Ao Trabalhador e à Trabalhadora, o Direito ao Gozo

Prof. Dr. Elismar Bezerra Arruda

Nas manhãs das sextas-feiras, o que mais se ouve e vê nas redes sociais, é que sextou – e o dizem e escrevem comemorando, mesmo os que trabalham no sábado; é que anteveem o alívio do descanso, da leveza breve de algumas horas, sem a obrigação de fazer coisas sob ordens inquestionáveis. Sim, em geral, o trabalho assalariado é tormento, pois, sua realização, dá-se sob a ameaça da sobrevivência: ou submetemo-nos a ele, ou não temos as condições materiais necessárias à vida. Mas está convencionado, como verdade-maior, que o assalariamento é “trabalho livre”.

• _ENUNCIADO 1_
Traduza para o inglês a seguinte frase do texto sobre o trabalho assalariado: «Mas está convencionado, como verdade-maior, que o assalariamento é “trabalho livre”.»

Entradas do conjunto de dados
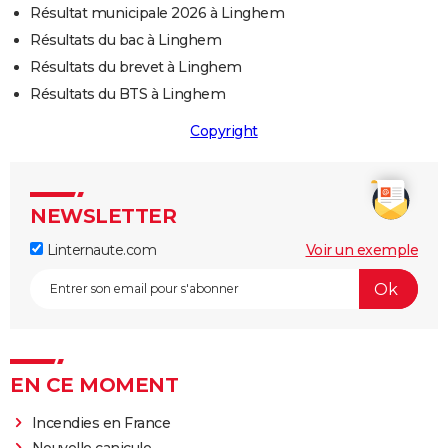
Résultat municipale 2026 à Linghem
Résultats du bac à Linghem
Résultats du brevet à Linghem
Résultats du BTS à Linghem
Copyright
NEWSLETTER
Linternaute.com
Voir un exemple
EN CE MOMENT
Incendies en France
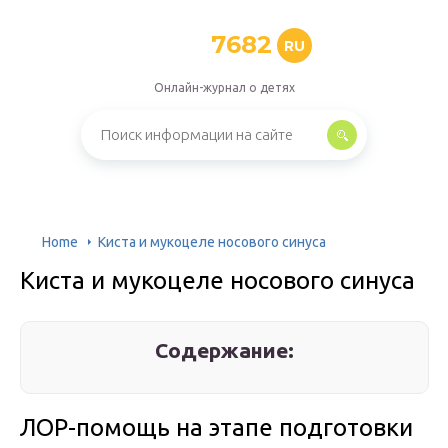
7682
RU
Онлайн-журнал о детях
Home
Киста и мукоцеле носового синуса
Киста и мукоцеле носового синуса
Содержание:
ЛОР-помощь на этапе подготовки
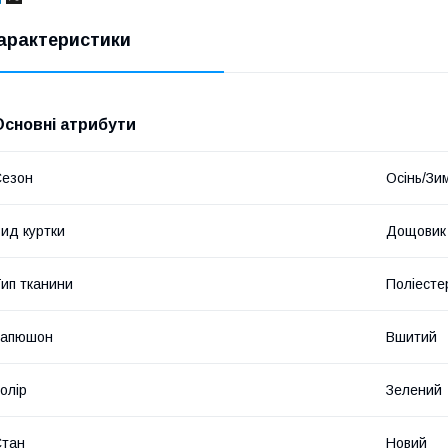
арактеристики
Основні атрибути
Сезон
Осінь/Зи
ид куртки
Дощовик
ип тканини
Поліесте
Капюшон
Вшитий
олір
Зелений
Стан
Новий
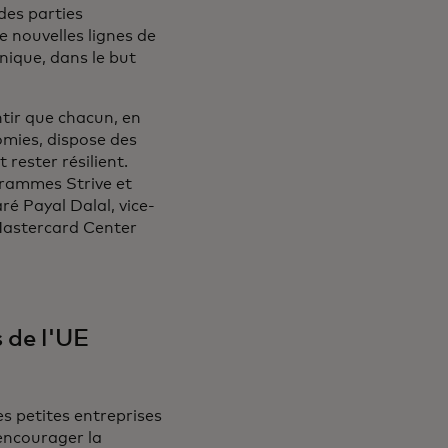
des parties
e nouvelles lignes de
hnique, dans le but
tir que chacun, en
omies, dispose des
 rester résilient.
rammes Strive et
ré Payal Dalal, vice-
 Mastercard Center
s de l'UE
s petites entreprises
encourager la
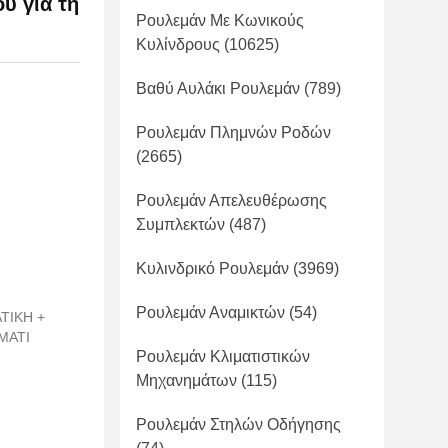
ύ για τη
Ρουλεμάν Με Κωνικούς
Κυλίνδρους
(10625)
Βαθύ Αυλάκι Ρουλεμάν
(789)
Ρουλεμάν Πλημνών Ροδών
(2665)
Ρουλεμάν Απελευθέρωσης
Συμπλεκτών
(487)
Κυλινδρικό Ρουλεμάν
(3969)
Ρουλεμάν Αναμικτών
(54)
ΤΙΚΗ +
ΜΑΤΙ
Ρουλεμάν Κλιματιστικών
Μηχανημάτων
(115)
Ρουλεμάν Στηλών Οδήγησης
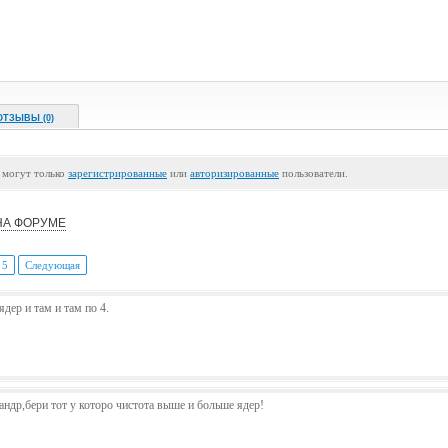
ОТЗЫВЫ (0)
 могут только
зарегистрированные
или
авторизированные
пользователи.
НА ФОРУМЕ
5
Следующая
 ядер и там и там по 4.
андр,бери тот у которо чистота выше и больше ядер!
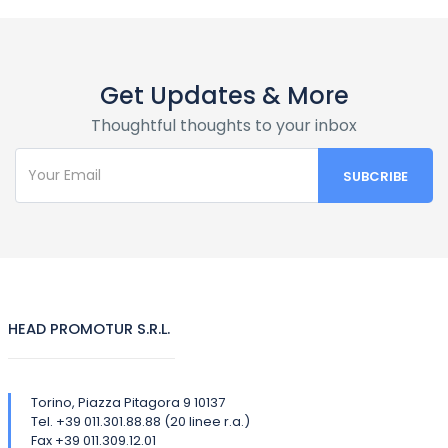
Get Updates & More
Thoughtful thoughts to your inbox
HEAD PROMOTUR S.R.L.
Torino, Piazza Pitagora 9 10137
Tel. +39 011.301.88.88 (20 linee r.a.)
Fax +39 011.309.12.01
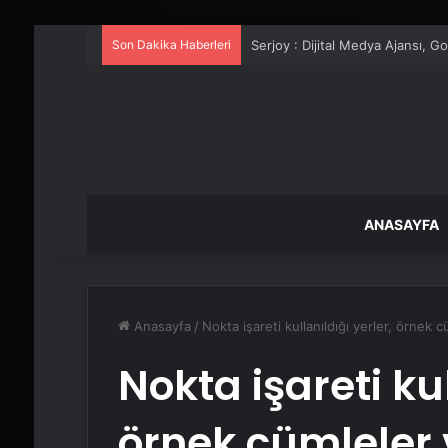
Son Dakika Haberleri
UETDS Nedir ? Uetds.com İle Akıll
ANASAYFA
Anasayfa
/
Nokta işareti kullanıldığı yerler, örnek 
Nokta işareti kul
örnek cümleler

• _ENUNCIADO 2_
Conte quantas das linhas listadas acima contêm a cadeia "Ρουλεμάν" e informe somente o número.

• _RESPOSTA 1_
But it is established by convention, as a greater truth, that wage labor is "free labor."

• _RESPOSTA 2_
8